EXERCISE GOAL =
From the line containing "genus: Moraea" through the end of the records, rewrite the lines with "common name" replaced by "vernacular name", keeping everything else the same.

[Start of GIVEN RECORDS]

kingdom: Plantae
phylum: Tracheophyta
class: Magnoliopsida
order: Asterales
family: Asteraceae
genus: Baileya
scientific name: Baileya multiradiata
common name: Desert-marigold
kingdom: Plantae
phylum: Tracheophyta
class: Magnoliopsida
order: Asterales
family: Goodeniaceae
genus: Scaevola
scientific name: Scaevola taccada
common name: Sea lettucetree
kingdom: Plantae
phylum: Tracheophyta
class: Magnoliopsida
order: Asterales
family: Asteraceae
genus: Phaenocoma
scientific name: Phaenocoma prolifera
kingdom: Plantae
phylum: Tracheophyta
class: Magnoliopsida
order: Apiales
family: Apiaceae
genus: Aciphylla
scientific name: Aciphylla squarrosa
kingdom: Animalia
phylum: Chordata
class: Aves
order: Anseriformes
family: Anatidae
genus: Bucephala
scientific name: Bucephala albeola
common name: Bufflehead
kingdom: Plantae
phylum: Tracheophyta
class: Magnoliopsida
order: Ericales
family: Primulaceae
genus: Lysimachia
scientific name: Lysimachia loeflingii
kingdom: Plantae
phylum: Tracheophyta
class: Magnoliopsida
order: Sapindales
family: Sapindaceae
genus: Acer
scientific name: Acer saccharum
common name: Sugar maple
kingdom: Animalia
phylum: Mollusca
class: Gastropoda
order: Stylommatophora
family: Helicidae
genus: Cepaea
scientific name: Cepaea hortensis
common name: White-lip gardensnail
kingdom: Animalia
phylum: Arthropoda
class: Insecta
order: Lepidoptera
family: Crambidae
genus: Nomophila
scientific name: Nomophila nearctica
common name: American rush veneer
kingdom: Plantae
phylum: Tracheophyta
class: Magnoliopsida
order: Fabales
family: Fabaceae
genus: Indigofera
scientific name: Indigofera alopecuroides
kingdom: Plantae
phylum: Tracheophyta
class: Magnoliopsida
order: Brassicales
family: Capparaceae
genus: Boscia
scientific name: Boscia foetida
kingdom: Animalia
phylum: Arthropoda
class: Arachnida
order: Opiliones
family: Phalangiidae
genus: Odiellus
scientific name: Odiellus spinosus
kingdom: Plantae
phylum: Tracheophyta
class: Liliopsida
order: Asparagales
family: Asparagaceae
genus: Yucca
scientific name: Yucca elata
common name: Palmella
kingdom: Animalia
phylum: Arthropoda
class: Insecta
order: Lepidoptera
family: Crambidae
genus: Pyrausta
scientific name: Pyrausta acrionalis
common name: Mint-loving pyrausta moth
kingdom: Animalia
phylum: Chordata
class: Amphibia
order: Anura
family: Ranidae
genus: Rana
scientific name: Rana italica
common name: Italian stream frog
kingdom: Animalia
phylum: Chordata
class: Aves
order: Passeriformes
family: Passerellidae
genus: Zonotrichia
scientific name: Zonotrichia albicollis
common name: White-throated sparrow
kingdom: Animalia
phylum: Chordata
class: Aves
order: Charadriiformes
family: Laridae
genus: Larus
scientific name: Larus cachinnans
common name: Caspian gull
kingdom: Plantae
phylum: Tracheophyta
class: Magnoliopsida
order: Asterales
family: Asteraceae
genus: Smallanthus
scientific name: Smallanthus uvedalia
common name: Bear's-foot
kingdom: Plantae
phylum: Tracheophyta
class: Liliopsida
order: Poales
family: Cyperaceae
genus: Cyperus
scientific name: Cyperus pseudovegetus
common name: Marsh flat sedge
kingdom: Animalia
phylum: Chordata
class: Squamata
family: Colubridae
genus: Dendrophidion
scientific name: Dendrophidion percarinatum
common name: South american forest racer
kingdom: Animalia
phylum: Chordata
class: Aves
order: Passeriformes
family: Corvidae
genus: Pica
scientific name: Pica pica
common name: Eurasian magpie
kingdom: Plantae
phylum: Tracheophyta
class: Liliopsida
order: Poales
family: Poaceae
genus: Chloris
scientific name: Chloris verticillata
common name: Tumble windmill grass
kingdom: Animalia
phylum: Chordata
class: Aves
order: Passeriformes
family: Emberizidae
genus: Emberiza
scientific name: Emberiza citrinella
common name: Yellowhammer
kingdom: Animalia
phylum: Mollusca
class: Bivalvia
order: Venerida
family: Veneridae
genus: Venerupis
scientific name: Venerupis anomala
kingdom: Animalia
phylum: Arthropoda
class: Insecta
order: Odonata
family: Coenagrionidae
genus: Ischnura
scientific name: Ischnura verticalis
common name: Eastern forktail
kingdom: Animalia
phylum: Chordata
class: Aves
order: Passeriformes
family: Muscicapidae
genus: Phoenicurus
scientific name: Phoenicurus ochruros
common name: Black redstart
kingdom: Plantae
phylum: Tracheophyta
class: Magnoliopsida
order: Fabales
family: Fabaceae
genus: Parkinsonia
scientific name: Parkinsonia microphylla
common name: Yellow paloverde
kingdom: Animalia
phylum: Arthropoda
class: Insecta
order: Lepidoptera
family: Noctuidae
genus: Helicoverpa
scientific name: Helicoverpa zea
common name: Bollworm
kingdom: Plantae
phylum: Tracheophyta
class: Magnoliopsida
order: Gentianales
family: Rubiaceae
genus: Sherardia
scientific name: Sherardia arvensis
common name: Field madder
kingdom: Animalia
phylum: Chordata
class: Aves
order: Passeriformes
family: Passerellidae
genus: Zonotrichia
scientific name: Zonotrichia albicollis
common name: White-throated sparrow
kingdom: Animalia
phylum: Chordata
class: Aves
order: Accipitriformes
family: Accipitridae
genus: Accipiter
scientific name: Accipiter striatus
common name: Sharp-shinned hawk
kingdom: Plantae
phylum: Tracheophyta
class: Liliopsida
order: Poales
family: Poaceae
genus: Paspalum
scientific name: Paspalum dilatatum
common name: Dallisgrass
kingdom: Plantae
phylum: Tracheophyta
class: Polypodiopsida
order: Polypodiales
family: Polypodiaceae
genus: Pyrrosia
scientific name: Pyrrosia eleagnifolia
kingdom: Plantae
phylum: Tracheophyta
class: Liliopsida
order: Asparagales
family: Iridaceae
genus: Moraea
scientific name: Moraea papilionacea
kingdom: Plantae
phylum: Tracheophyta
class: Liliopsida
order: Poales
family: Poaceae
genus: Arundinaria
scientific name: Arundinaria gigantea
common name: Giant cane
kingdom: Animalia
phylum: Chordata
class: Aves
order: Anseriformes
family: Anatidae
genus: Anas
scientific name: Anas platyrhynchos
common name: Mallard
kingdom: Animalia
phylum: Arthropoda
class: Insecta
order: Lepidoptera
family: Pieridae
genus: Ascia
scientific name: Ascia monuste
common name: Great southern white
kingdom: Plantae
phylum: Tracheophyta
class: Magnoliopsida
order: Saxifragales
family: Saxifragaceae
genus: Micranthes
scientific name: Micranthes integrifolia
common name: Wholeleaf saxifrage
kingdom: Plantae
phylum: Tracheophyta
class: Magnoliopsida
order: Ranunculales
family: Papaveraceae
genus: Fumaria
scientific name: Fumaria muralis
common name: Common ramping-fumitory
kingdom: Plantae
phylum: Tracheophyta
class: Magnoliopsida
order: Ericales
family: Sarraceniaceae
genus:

[End of GIVEN RECORDS]

TASK ANSWER =
genus: Moraea
scientific name: Moraea papilionacea
kingdom: Plantae
phylum: Tracheophyta
class: Liliopsida
order: Poales
family: Poaceae
genus: Arundinaria
scientific name: Arundinaria gigantea
vernacular name: Giant cane
kingdom: Animalia
phylum: Chordata
class: Aves
order: Anseriformes
family: Anatidae
genus: Anas
scientific name: Anas platyrhynchos
vernacular name: Mallard
kingdom: Animalia
phylum: Arthropoda
class: Insecta
order: Lepidoptera
family: Pieridae
genus: Ascia
scientific name: Ascia monuste
vernacular name: Great southern white
kingdom: Plantae
phylum: Tracheophyta
class: Magnoliopsida
order: Saxifragales
family: Saxifragaceae
genus: Micranthes
scientific name: Micranthes integrifolia
vernacular name: Wholeleaf saxifrage
kingdom: Plantae
phylum: Tracheophyta
class: Magnoliopsida
order: Ranunculales
family: Papaveraceae
genus: Fumaria
scientific name: Fumaria muralis
vernacular name: Common ramping-fumitory
kingdom: Plantae
phylum: Tracheophyta
class: Magnoliopsida
order: Ericales
family: Sarraceniaceae
genus:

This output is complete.